The Mercer study assumes 600 million euro in building costs. The real sum may be as much as 1.14 billion euro (CA/43/19, Figure on page 32). Some building maintenance is indeed necessary. But part of the money is for one of Mr Campinos’ pet projects: creating glass-walled offices. Mercer does not comment on these costs.

Mr Campinos strategy document points to another – potentially significant – sink for EPO money: cooperation with the Member States4. The most recent figure that we have seen for cooperation costs is about 25 million euros per year (CA/19/15). Mr Campinos now proposes to “maximize the impact of cooperation” with a new model that will be “all-inclusive and equally open to all member states”. The Council delegates as heads of the national patent offices are all potential beneficiaries of these cooperation activities. For the President the cooperation budget is an efficient tool to reward member states that support him in the Council and punish those that don’t.
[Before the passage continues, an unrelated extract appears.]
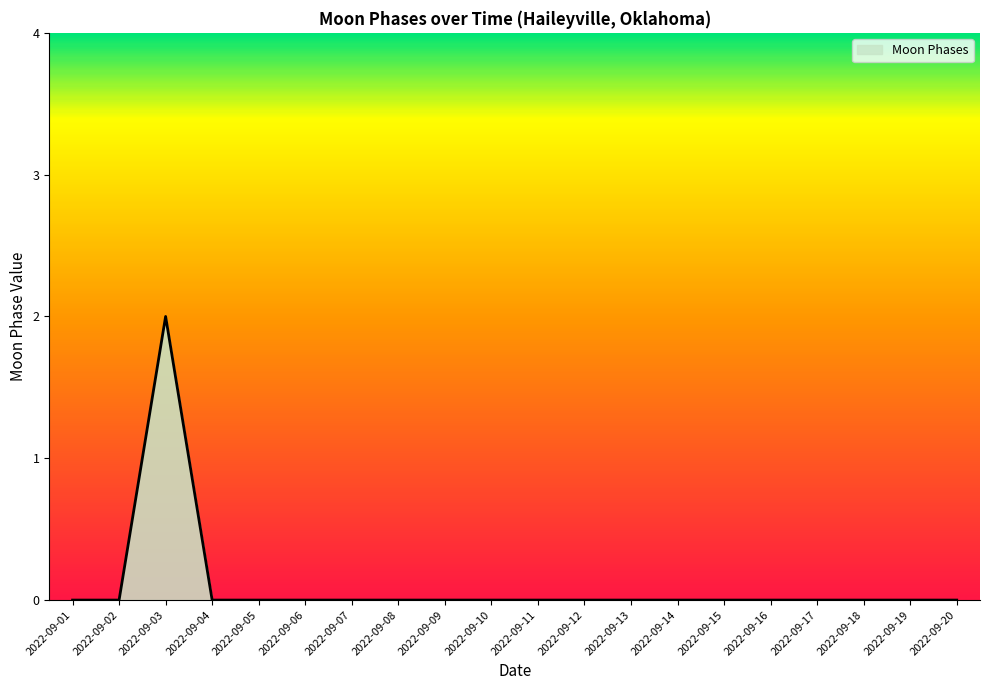

Reading left to right, list all the values displayed in this chart.

0	0	2	0	0	0	0	0	0	0	0	0	0	0	0	0	0	0	0	0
So we expect the cooperation budget to increase considerably despite the allegedly bad financial situation of the Office.

Finally there is the annual Inventor of the Year event. The sums concerned are relatively modest by EPO standards – a few million euro at most. But is promoting one inventor over the other (with a possible impact on the value of the invention) compatible with the EPO remaining neutral in the exercise of its functions? And is it (to use Mr Campinos’ words) “handling significant amounts of taxpayer’s money with due diligence, due process and careful legal assessment”? We do not think so.

Conclusion

The 2019 Financial Study is a very plump attempt to justify a further reduction of staff benefits while the Office continues its spending. Staff is not fooled.

The Central Staff Committee

____ 3 Art. 40(1) EPC stipulates that the EPO’s budget should be balanced. We question whether with an operating surplus of about 20% the EPO budget qualifies as €« balanced €». 4 Read: cooperation with the national patent offices (NPOs).



"Make your own opinion," the reader concludes, "who do you think lies here?"

Mercer (sponsor of sites like Breitbart) and professional liars like Campinos, who only a couple of years ago attacked staff at the EUIPO in the name of 'cost savings'...

SUEPO has been too patient with Campinos (strike postponed) in spite of him repeatedly showing that nothing will change, except for the worse.